Sonríe y deja el libro a un lado. Esa mañana había estado trabajando en varios casos de hijos de desaparecidos durante la dictadura que habían sido apropiados por personal militar. Los datos se los habían suministrado las Abuelas de Plaza de Mayo y algunos estaban referidos a una comisaría que había en la provincia que había sido utilizada como base de operaciones y centro clandestino de detención bajo el nombre de COTI Martínez. Se creía que COTI era la sigla del Comando de Operaciones Tácticas I. Varios testigos implicaban allí a un mayor de apellido Giribaldi. Le llamó la atención ese nombre que le resultaba familiar.
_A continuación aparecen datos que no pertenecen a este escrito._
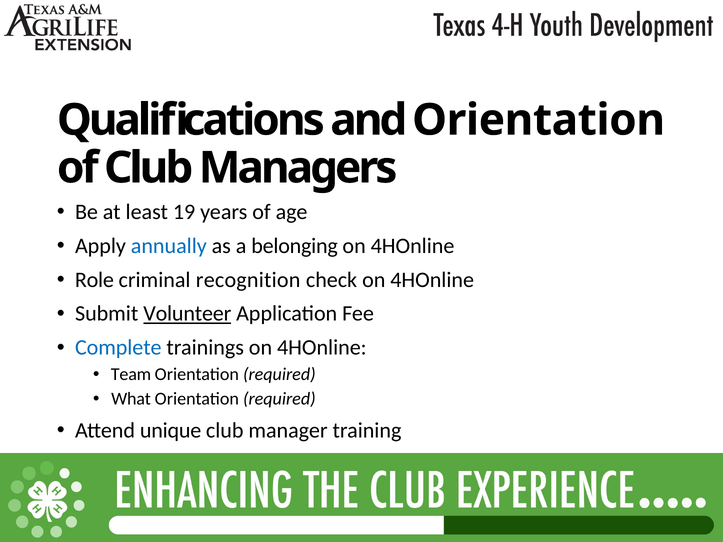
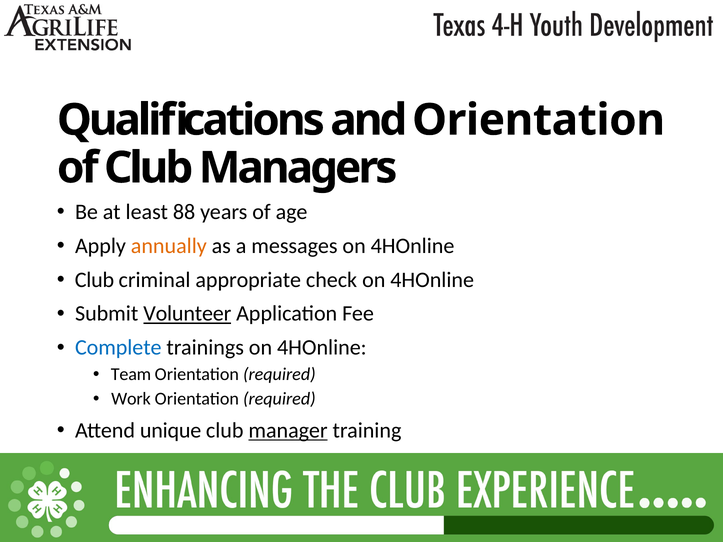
19: 19 -> 88
annually colour: blue -> orange
belonging: belonging -> messages
Role at (94, 280): Role -> Club
recognition: recognition -> appropriate
What: What -> Work
manager underline: none -> present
Lo había leído antes y había estado todo el día tratando de recordar dónde. Al mediodía, mientras almorzaba con Mónica, su amiga y protectora, jueza de la cámara del Crimen, repentinamente, entre un bocado y otro del lomo con champiñones de Don Luis, se acordó: había sido en el caso Biterman.
Ese homicidio cayó en manos de Marraco de la mano del comisario Lascano, conocido como El Perro. Le entregó al juez toda la información relacionada con el asesinato de Biterman, en el cual estaba involucrado Giribaldi. El asunto fue así: como se usaba en la época, el Grupo de Tareas que comandaba Giribaldi había fusilado a dos muchachos, un chico y una chica, en un descampado. Por casualidad, un camionero se detuvo en la banquina para orinar y vio los dos cadáveres. Se puso en camino nuevamente y lo denunció en el destacamento de Puente de la Noria. Antes, esa misma noche, un tal Amancio Pérez Lastra tuvo una pelea con Elías Biterman, un prestamista del Once al que le debía mucho dinero y que terminó muerto. Pérez Lastra recurrió entonces a su amigo Giribaldi para que lo ayudase a deshacerse del cuerpo. El militar le propuso que lo llevara al mismo descampado donde fusilaron a los muchachos. Del destacamento comisionan a Lascano para que investigue los dos cadáveres que había visto el camionero, pero cuando llega, se encuentra con que los muertos eran tres y que uno de ellos guarda muchas diferencias con los otros dos. Lascano se dio cuenta de que ese cadáver no correspondía a los fusilados por el ejército sino que fue plantado allí. Se puso a investigar y desarmó toda la madeja. Localizó al asesino, al arma usada en el crimen y describió la cadena de complicidades. Está todo allí. Marraco no incorporó esas pruebas a la investigación. Marcelo fue testigo del ocultamiento. El juez le encargó llevarle los documentos a Giribaldi, pero Marcelo se ocupó de fotocopiar los documentos por el camino. Esos datos, que comprometen a Giribaldi en la muerte de un civil, están en el sobre que ahora sostiene en sus manos.
Mañana tratará de ubicar a Lascano. Tiene la impresión de que acá hay mucha tela para cortar. La madre lo llama a la mesa. Mete todos los papeles de vuelta en el sobre. Decide llevarse también el libro de Kelsen.
El aroma que flota por el pasillo le despierta a un cocodrilo en el estómago: su madre hace el mejor risotto del mundo.